WHAT THE TASK REQUIRES:
Where does the string "Multivariate" occur in the records below? Copy every line that holds it.

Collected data
****

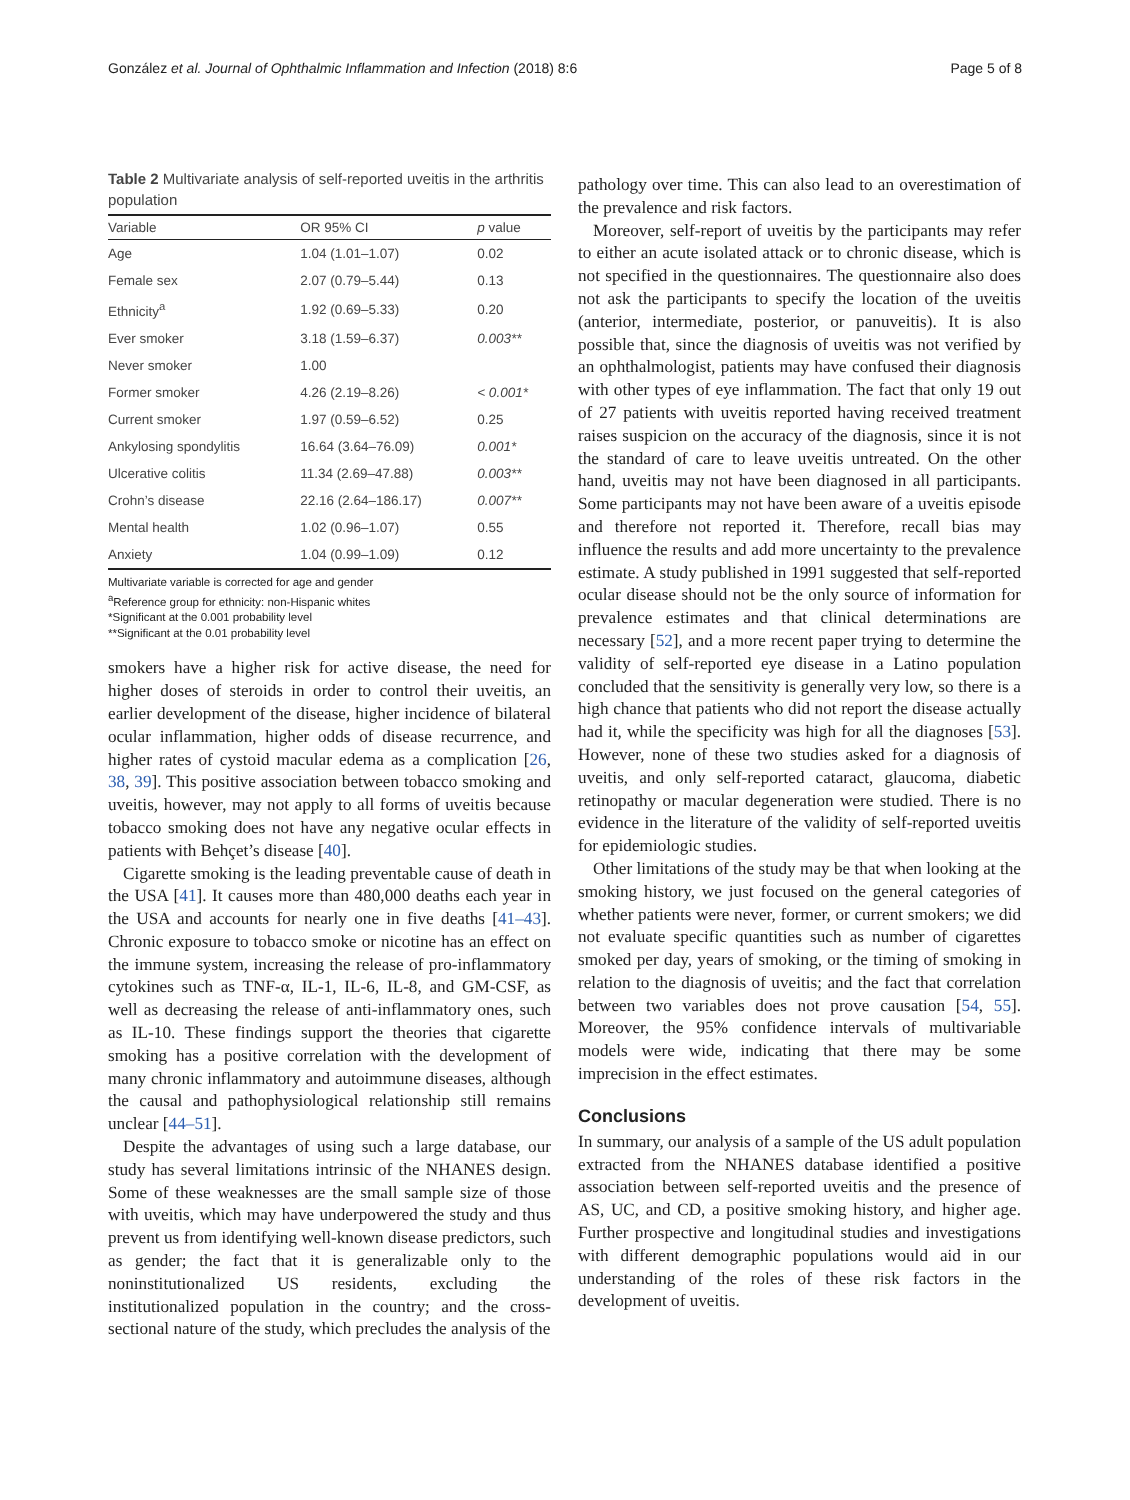González et al. Journal of Ophthalmic Inflammation and Infection (2018) 8:6 Page 5 of 8
Table 2 Multivariate analysis of self-reported uveitis in the arthritis population
| Variable | OR 95% CI | p value |
| --- | --- | --- |
| Age | 1.04 (1.01–1.07) | 0.02 |
| Female sex | 2.07 (0.79–5.44) | 0.13 |
| Ethnicity<sup>a</sup> | 1.92 (0.69–5.33) | 0.20 |
| Ever smoker | 3.18 (1.59–6.37) | 0.003** |
| Never smoker | 1.00 | |
| Former smoker | 4.26 (2.19–8.26) | < 0.001* |
| Current smoker | 1.97 (0.59–6.52) | 0.25 |
| Ankylosing spondylitis | 16.64 (3.64–76.09) | 0.001* |
| Ulcerative colitis | 11.34 (2.69–47.88) | 0.003** |
| Crohn’s disease | 22.16 (2.64–186.17) | 0.007** |
| Mental health | 1.02 (0.96–1.07) | 0.55 |
| Anxiety | 1.04 (0.99–1.09) | 0.12 |
Multivariate variable is corrected for age and gender
<sup>a</sup> Reference group for ethnicity: non-Hispanic whites
*Significant at the 0.001 probability level
**Significant at the 0.01 probability level
smokers have a higher risk for active disease, the need for higher doses of steroids in order to control their uveitis, an earlier development of the disease, higher incidence of bilateral ocular inflammation, higher odds of disease recurrence, and higher rates of cystoid macular edema as a complication [26, 38, 39]. This positive association between tobacco smoking and uveitis, however, may not apply to all forms of uveitis because tobacco smoking does not have any negative ocular effects in patients with Behçet’s disease [40].
Cigarette smoking is the leading preventable cause of death in the USA [41]. It causes more than 480,000 deaths each year in the USA and accounts for nearly one in five deaths [41–43]. Chronic exposure to tobacco smoke or nicotine has an effect on the immune system, increasing the release of pro-inflammatory cytokines such as TNF-α, IL-1, IL-6, IL-8, and GM-CSF, as well as decreasing the release of anti-inflammatory ones, such as IL-10. These findings support the theories that cigarette smoking has a positive correlation with the development of many chronic inflammatory and autoimmune diseases, although the causal and pathophysiological relationship still remains unclear [44–51].
Despite the advantages of using such a large database, our study has several limitations intrinsic of the NHANES design. Some of these weaknesses are the small sample size of those with uveitis, which may have underpowered the study and thus prevent us from identifying well-known disease predictors, such as gender; the fact that it is generalizable only to the noninstitutionalized US residents, excluding the institutionalized population in the country; and the cross-sectional nature of the study, which precludes the analysis of the
pathology over time. This can also lead to an overestimation of the prevalence and risk factors.
Moreover, self-report of uveitis by the participants may refer to either an acute isolated attack or to chronic disease, which is not specified in the questionnaires. The questionnaire also does not ask the participants to specify the location of the uveitis (anterior, intermediate, posterior, or panuveitis). It is also possible that, since the diagnosis of uveitis was not verified by an ophthalmologist, patients may have confused their diagnosis with other types of eye inflammation. The fact that only 19 out of 27 patients with uveitis reported having received treatment raises suspicion on the accuracy of the diagnosis, since it is not the standard of care to leave uveitis untreated. On the other hand, uveitis may not have been diagnosed in all participants. Some participants may not have been aware of a uveitis episode and therefore not reported it. Therefore, recall bias may influence the results and add more uncertainty to the prevalence estimate. A study published in 1991 suggested that self-reported ocular disease should not be the only source of information for prevalence estimates and that clinical determinations are necessary [52], and a more recent paper trying to determine the validity of self-reported eye disease in a Latino population concluded that the sensitivity is generally very low, so there is a high chance that patients who did not report the disease actually had it, while the specificity was high for all the diagnoses [53]. However, none of these two studies asked for a diagnosis of uveitis, and only self-reported cataract, glaucoma, diabetic retinopathy or macular degeneration were studied. There is no evidence in the literature of the validity of self-reported uveitis for epidemiologic studies.
Other limitations of the study may be that when looking at the smoking history, we just focused on the general categories of whether patients were never, former, or current smokers; we did not evaluate specific quantities such as number of cigarettes smoked per day, years of smoking, or the timing of smoking in relation to the diagnosis of uveitis; and the fact that correlation between two variables does not prove causation [54, 55]. Moreover, the 95% confidence intervals of multivariable models were wide, indicating that there may be some imprecision in the effect estimates.
Conclusions
In summary, our analysis of a sample of the US adult population extracted from the NHANES database identified a positive association between self-reported uveitis and the presence of AS, UC, and CD, a positive smoking history, and higher age. Further prospective and longitudinal studies and investigations with different demographic populations would aid in our understanding of the roles of these risk factors in the development of uveitis.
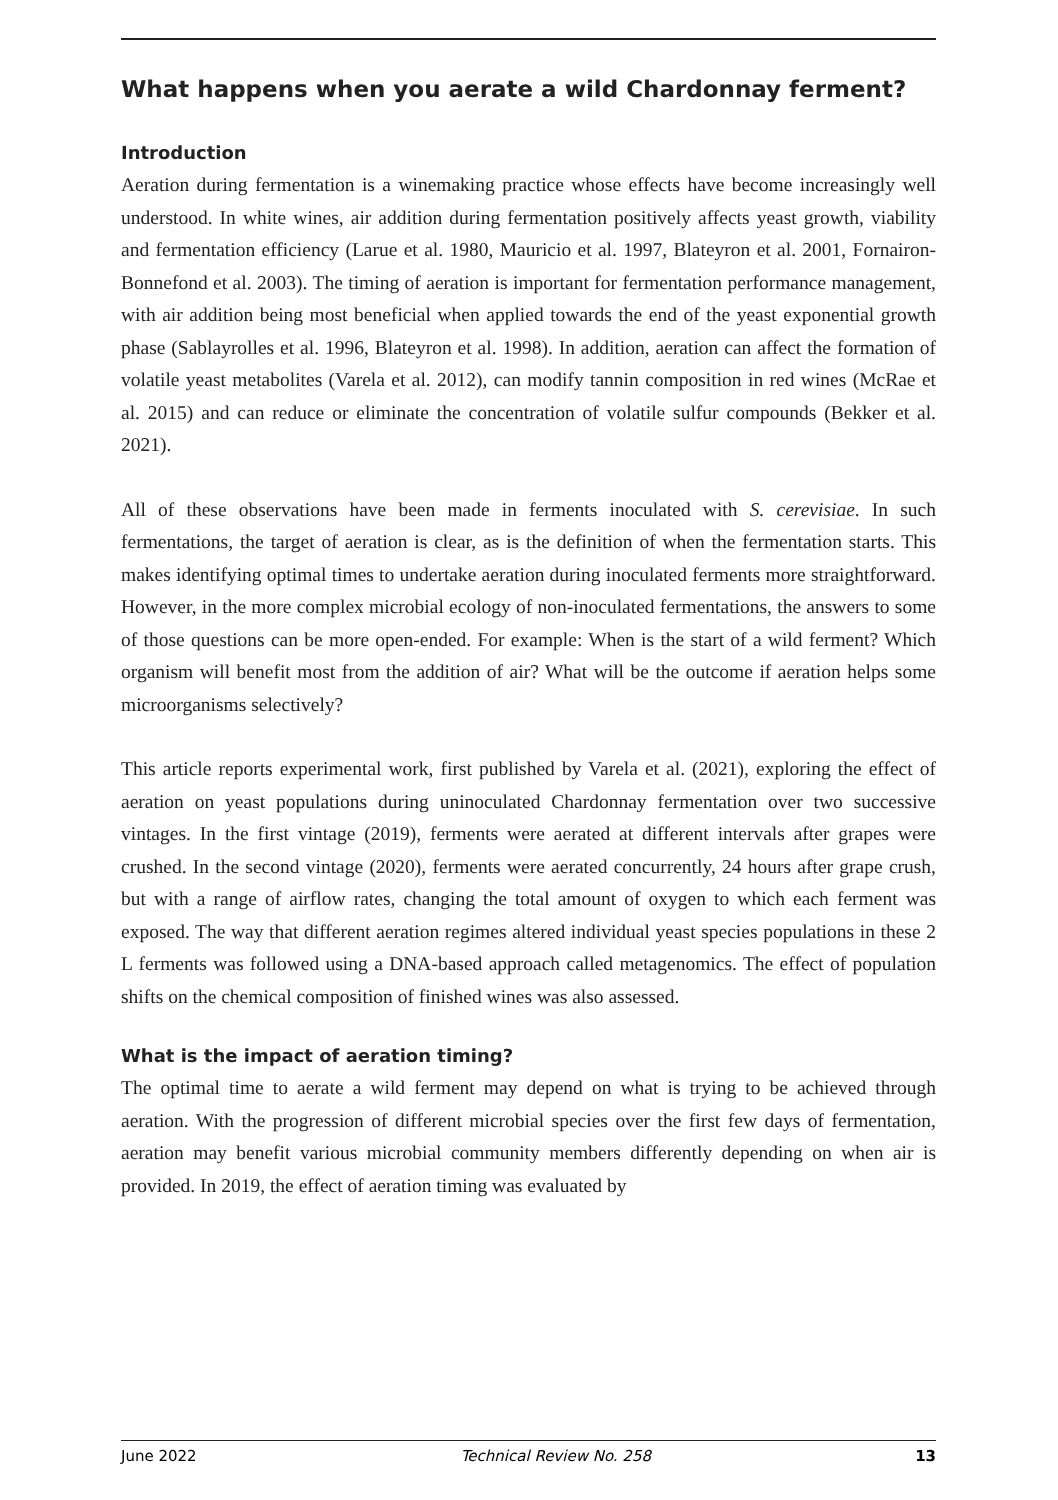What happens when you aerate a wild Chardonnay ferment?
Introduction
Aeration during fermentation is a winemaking practice whose effects have become increasingly well understood. In white wines, air addition during fermentation positively affects yeast growth, viability and fermentation efficiency (Larue et al. 1980, Mauricio et al. 1997, Blateyron et al. 2001, Fornairon-Bonnefond et al. 2003). The timing of aeration is important for fermentation performance management, with air addition being most beneficial when applied towards the end of the yeast exponential growth phase (Sablayrolles et al. 1996, Blateyron et al. 1998). In addition, aeration can affect the formation of volatile yeast metabolites (Varela et al. 2012), can modify tannin composition in red wines (McRae et al. 2015) and can reduce or eliminate the concentration of volatile sulfur compounds (Bekker et al. 2021).
All of these observations have been made in ferments inoculated with S. cerevisiae. In such fermentations, the target of aeration is clear, as is the definition of when the fermentation starts. This makes identifying optimal times to undertake aeration during inoculated ferments more straightforward. However, in the more complex microbial ecology of non-inoculated fermentations, the answers to some of those questions can be more open-ended. For example: When is the start of a wild ferment? Which organism will benefit most from the addition of air? What will be the outcome if aeration helps some microorganisms selectively?
This article reports experimental work, first published by Varela et al. (2021), exploring the effect of aeration on yeast populations during uninoculated Chardonnay fermentation over two successive vintages. In the first vintage (2019), ferments were aerated at different intervals after grapes were crushed. In the second vintage (2020), ferments were aerated concurrently, 24 hours after grape crush, but with a range of airflow rates, changing the total amount of oxygen to which each ferment was exposed. The way that different aeration regimes altered individual yeast species populations in these 2 L ferments was followed using a DNA-based approach called metagenomics. The effect of population shifts on the chemical composition of finished wines was also assessed.
What is the impact of aeration timing?
The optimal time to aerate a wild ferment may depend on what is trying to be achieved through aeration. With the progression of different microbial species over the first few days of fermentation, aeration may benefit various microbial community members differently depending on when air is provided. In 2019, the effect of aeration timing was evaluated by
June 2022 Technical Review No. 258 13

****

TASK RESPONSE:
Table 2 Multivariate analysis of self-reported uveitis in the arthritis population
Multivariate variable is corrected for age and gender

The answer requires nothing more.